The Bidstrups read in the church bulletin in 2006 that the Sew ’n Sews needed someone to sew for them. The sewing group was making quilts that would be distributed by the Lutheran World Relief agency. Betty told David, “I bet you could do that at home.” Sewing was not completely new to him. His and Betty’s mothers were seamstresses, and her father was a tailor. His mother made draperies for Porter’s furniture store in their West Racine home when he was in junior high school.
Fabric, often from rummage sales, is furnished to him. He irons and cuts the fabrics, and then sews the squares together. The quilts are finished by the Sew ’n Sews at the church. They are distributed worldwide, wherever tragedy has struck or where there is a need, says Bidstrup. The agency responded to the 2010 Haitian earthquake and will likely distribute quilts to victims of the recent typhoon in the Philippines.
Although his quilting efforts were initially for people served by the relief agency, his talent now helps people in Racine. Some of the quilts are donated to HALO, Racine’s Homeless Assistance Leadership Organization, and a few to furnish rooms in homes built by Habitat for Humanity.
Perhaps his biggest challenge sewing was to make sure the corners of the quilt pieces were perfectly square. He used the same ingenuity to solve that problem that he did to solve problems in his work with the school district. A simple solution from his breakfast solved his vexing problem. He cut the front panel off a Multi Grain Cheerios cereal box and uses that to square the corners.
The Bidstrups have five grandchildren. It is easy to imagine each one snuggling to sleep under a grandpa quilt. But there are no grandpa quilts in the family. Betty and he own just one of the quilts he worked on. Two years ago his quilting companions insist that the Bidstrups keep one he was particularly fond of. It is decorated with a Christmas theme.
Bidstrup never knows who gets the quilts he works on. All of his quilts go to HALO, Habitat for Humanity or Lutheran World Relief. The ones for Lutheran World Relief are loaded into a railroad boxcar in Sturtevant every October.
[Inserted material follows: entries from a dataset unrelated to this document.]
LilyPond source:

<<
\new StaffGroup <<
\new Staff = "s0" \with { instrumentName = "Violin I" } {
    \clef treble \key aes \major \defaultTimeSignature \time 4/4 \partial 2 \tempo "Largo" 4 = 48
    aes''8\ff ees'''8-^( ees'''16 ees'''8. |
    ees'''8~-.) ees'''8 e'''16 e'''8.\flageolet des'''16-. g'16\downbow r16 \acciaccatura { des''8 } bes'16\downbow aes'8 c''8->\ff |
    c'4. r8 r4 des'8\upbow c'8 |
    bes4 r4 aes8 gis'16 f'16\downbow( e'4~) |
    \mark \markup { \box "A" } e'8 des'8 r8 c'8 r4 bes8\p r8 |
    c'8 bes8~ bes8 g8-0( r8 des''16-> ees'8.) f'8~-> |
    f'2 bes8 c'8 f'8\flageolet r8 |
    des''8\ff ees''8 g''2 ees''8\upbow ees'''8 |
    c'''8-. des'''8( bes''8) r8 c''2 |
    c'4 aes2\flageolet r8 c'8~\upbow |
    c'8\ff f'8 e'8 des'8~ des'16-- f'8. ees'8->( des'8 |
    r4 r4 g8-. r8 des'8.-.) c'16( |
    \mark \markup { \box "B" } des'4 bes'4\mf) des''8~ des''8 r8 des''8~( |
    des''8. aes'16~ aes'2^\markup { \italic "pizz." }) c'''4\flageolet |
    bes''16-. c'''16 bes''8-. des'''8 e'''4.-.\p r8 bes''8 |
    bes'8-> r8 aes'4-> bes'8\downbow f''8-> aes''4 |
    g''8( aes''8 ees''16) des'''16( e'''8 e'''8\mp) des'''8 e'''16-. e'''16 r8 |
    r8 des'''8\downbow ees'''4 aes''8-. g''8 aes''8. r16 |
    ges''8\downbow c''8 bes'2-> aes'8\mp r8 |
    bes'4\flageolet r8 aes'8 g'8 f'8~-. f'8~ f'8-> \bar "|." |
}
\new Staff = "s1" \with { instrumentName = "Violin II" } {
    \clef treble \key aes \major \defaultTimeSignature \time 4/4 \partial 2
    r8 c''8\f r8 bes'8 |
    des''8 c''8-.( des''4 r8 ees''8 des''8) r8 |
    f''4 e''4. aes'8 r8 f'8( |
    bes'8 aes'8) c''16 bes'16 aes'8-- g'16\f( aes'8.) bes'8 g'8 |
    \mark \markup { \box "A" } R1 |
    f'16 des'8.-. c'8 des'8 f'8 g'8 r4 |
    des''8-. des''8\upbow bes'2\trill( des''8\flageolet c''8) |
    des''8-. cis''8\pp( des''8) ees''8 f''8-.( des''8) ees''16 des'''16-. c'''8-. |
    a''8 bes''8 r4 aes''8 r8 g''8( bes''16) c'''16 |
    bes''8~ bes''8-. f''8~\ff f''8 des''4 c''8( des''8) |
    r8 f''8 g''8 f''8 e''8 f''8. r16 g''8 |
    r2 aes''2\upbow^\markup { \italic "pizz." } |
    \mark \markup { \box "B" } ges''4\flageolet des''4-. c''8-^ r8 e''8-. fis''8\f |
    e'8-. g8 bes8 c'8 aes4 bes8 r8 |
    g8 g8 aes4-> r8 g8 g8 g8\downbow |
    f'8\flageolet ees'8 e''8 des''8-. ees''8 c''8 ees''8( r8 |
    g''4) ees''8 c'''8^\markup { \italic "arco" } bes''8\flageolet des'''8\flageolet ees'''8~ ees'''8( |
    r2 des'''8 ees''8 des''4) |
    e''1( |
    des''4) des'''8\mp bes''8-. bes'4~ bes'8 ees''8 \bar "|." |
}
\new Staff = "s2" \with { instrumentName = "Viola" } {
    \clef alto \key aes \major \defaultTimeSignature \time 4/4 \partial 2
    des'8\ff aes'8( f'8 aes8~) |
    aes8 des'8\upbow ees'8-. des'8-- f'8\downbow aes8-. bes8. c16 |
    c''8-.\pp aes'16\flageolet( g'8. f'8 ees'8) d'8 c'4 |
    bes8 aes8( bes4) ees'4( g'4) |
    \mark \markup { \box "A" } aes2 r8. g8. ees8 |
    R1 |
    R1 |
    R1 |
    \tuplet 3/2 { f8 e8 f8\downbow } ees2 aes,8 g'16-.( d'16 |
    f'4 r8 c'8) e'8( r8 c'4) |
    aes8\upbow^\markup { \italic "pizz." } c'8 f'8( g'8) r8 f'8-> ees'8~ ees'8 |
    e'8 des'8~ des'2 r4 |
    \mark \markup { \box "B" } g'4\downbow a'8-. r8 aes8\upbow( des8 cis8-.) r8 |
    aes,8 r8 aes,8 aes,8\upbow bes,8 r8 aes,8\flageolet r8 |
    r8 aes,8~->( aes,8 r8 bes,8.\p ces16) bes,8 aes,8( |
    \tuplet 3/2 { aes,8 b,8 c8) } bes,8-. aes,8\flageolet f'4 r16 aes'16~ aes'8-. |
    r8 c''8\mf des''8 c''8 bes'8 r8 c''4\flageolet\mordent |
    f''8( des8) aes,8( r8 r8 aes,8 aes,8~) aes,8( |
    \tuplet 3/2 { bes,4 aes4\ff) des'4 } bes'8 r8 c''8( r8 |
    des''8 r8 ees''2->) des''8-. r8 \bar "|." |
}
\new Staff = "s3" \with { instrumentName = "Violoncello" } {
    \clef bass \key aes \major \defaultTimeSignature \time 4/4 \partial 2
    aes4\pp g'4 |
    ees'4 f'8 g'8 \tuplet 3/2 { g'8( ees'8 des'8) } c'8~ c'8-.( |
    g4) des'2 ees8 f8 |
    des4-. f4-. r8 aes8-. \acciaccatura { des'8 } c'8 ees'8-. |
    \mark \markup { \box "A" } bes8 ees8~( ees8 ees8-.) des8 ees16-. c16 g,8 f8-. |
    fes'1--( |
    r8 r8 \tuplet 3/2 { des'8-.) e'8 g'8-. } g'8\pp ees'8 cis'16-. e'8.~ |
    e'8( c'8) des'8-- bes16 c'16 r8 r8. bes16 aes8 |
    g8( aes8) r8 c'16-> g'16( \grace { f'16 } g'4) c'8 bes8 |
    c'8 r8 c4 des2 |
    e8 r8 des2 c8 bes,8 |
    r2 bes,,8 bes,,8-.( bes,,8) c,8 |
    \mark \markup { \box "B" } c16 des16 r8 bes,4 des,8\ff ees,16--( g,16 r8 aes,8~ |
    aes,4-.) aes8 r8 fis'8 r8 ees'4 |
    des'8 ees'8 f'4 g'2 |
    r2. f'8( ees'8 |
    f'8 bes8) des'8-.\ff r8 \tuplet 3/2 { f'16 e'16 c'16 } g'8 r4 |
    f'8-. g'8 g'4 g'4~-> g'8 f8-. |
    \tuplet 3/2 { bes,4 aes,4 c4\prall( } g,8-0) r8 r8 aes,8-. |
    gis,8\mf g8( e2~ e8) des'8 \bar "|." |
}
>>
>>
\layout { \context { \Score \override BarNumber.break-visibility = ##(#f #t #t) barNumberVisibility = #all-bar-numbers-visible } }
Then it is time to start sewing for the following October.
Betty is glad David has found a hobby at their old sewing machine.
“It would drive both of us batty, I think, if he didn’t have this hobby. He goes down every day for a couple of hours.” When asked, she says she does not worry that the women in the church sewing group will steal him from her. She knows, though, how much they like his work. “They know it will be done well, and they like the color combinations.”